本文抜粋>

◇ ◇ ◇ ◇ ◇ ◇ ◇

上記限定構成は、(ア)「前記予備着座部のそれぞれに対応させて点灯部材が設けられており、前記薬剤カセットのうち案内対象の薬剤を収容したものが前記予備着座部の何れかに装着されているときには前記点灯部材のうち当該予備着座部に対応するのものを点灯させる案内手段が設けられて」いる構成(以下、「構成要件(ア)」という。)、(イ)「前記案内手段によって点灯制御される並灯部材が前記予備庫部の表面に設けられており、前記案内手段が、前記点灯部材のうち前記予備庫部の内部の前記予備着座部に対応するものを点灯させたときに、その点灯させた点灯部材を具備している前記予備庫部に設けられている前記並灯部材も点灯させるようになって」いる構成(以下、「構成要件(イ)」という。)、(ウ)「前記予備庫部が前記予備着座部への前記薬剤カセットの着脱を前記薬品庫部寄りの側面からは行えるが当該側面の対向側面に加え上面からも行えないものである」という構成(以下、「構成要件(ウ)という。)からなっているところ、構成要件(ア)については訂正前の請求項6に、また、構成要件(イ)については訂正前の請求項7に、それぞれ記載されているから、構成要件(ア)及び構成要件(イ)による限定は本件特許明細書等に記載された事項である。

◇ ◇ ◇ ◇ ◇ ◇ ◇

提供項目>

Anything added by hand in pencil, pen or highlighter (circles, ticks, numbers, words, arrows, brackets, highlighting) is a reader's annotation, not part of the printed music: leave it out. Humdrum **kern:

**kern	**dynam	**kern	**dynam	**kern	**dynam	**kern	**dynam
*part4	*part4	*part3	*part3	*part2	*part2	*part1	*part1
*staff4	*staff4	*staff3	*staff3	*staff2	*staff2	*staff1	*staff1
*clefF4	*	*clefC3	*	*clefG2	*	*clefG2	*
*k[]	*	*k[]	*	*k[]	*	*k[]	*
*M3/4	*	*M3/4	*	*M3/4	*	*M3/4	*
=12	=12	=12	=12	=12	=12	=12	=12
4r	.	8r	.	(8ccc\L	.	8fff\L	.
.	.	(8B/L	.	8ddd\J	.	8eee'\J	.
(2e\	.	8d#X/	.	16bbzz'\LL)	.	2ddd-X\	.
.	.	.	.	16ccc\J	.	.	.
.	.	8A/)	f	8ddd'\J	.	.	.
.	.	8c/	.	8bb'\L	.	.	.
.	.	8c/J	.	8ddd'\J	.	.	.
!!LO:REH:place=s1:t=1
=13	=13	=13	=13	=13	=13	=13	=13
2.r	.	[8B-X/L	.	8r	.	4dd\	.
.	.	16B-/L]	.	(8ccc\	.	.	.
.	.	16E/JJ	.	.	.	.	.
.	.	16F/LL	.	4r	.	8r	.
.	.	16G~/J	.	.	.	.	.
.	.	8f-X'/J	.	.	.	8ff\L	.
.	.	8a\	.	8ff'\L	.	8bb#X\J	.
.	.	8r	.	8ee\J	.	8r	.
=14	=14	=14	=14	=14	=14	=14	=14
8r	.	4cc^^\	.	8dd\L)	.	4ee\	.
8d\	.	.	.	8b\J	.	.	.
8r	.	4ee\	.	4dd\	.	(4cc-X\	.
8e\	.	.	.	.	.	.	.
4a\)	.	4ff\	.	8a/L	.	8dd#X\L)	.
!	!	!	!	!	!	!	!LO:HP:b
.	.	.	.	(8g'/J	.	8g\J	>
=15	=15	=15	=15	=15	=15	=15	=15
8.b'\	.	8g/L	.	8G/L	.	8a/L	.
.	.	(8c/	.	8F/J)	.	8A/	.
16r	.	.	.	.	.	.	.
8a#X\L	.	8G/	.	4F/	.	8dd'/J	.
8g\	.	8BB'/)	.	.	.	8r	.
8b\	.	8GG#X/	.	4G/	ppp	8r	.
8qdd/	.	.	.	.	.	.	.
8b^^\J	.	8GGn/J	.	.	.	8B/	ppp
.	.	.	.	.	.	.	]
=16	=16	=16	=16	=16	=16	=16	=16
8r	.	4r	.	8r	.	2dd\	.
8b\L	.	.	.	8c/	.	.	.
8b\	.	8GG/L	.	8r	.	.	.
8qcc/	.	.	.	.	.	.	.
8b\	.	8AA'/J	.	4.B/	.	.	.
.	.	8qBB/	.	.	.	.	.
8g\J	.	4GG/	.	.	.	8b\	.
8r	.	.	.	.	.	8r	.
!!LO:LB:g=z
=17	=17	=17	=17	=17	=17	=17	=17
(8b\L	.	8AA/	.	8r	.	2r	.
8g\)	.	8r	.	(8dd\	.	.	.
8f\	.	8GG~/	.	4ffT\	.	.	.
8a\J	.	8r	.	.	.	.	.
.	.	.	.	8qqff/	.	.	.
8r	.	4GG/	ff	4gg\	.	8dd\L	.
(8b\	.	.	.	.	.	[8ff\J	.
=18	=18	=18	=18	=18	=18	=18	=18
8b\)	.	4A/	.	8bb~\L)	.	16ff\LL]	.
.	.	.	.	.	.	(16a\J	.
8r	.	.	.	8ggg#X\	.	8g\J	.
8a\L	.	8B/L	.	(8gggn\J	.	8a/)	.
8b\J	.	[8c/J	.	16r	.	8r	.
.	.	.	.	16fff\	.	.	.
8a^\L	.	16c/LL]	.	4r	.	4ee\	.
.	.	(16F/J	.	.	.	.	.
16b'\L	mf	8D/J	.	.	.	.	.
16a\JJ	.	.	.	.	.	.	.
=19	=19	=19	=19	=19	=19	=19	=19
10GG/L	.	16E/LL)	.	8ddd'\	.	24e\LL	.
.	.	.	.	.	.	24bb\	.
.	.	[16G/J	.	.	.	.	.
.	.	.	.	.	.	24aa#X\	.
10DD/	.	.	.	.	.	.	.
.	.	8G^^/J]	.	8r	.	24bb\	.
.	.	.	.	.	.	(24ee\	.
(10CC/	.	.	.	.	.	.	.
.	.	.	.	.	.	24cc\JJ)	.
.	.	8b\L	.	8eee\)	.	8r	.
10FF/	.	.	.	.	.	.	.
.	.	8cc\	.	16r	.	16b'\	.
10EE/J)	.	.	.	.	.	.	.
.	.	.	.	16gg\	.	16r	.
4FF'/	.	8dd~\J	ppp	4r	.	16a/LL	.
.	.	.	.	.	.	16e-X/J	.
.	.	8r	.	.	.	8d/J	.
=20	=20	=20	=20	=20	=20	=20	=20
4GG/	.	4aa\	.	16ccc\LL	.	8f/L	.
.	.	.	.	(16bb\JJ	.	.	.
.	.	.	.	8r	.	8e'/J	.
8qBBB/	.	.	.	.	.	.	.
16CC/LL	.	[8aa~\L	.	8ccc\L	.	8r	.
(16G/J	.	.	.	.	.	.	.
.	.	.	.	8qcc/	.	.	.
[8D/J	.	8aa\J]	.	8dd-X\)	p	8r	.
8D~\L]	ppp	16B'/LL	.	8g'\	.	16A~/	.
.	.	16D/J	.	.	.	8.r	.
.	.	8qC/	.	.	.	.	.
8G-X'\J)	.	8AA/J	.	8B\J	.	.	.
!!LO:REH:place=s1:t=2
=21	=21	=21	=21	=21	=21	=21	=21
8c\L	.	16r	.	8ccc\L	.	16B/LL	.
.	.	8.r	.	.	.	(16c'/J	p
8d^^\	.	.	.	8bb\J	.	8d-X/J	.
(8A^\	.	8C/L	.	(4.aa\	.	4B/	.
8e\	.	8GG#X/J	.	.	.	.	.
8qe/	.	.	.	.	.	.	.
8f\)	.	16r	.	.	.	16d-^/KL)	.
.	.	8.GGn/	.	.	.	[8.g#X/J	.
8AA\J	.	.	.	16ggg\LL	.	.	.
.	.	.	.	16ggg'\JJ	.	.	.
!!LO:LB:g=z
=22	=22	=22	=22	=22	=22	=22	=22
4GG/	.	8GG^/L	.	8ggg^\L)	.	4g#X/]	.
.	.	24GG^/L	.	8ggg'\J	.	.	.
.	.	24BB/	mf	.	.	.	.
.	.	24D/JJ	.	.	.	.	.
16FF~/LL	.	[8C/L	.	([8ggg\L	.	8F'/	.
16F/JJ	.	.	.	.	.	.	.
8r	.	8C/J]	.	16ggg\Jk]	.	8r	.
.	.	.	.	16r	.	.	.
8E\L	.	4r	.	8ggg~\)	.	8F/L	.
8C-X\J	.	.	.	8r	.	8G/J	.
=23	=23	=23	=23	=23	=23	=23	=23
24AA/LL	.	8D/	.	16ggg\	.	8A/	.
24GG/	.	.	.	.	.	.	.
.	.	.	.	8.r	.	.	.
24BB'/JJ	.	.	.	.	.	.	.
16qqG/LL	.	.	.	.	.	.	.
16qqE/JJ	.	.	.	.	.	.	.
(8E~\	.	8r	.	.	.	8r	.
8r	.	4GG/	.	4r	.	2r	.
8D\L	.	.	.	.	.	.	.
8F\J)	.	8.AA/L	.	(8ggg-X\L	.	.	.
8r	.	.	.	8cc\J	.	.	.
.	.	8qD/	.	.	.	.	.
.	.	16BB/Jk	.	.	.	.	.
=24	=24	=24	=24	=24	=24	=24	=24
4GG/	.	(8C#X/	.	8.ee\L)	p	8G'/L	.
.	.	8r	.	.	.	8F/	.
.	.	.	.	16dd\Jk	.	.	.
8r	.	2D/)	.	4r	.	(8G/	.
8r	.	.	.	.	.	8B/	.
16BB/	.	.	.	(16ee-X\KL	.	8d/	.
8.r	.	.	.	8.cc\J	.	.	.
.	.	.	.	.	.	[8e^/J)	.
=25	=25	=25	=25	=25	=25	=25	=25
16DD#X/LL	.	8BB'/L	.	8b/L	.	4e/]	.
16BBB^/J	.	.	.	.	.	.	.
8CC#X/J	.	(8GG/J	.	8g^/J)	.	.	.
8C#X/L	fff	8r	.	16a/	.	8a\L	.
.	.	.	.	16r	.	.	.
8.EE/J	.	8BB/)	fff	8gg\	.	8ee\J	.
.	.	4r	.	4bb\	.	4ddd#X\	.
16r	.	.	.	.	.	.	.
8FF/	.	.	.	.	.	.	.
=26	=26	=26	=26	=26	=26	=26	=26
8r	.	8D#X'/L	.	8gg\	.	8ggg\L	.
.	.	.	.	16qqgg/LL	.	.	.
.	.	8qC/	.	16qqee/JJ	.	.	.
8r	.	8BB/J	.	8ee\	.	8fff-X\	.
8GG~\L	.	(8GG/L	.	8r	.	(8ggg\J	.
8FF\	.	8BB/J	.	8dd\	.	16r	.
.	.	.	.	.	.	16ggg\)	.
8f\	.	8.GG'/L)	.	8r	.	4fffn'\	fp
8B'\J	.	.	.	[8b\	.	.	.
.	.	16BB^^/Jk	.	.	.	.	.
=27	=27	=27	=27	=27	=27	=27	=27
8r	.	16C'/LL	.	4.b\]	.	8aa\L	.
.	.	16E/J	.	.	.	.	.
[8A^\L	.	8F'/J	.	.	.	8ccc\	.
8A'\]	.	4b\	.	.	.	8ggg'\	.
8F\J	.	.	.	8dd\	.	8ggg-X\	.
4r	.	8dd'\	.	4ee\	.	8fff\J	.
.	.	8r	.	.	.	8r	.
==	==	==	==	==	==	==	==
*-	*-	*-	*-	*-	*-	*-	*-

◇ ◇ ◇ ◇ ◇ ◇ ◇

作業内容>
a - 本文に基づき、次の問いに答えてください。
(i) 構成要件(ア)は、訂正前のどの請求項に記載されていますか。
(ii) 構成要件(イ)において、並灯部材はどこに設けられていますか。
(iii) 構成要件(ウ)において、予備着座部への薬剤カセットの着脱はどの側面から行えるとされていますか。
b - 本文に現れる語のうち、「部」で終わる名称をすべて挙げてください。

解答例>
a -
(i) 訂正前の請求項6
(ii) 予備庫部の表面
(iii) 薬品庫部寄りの側面

b - 予備着座部、予備庫部、薬品庫部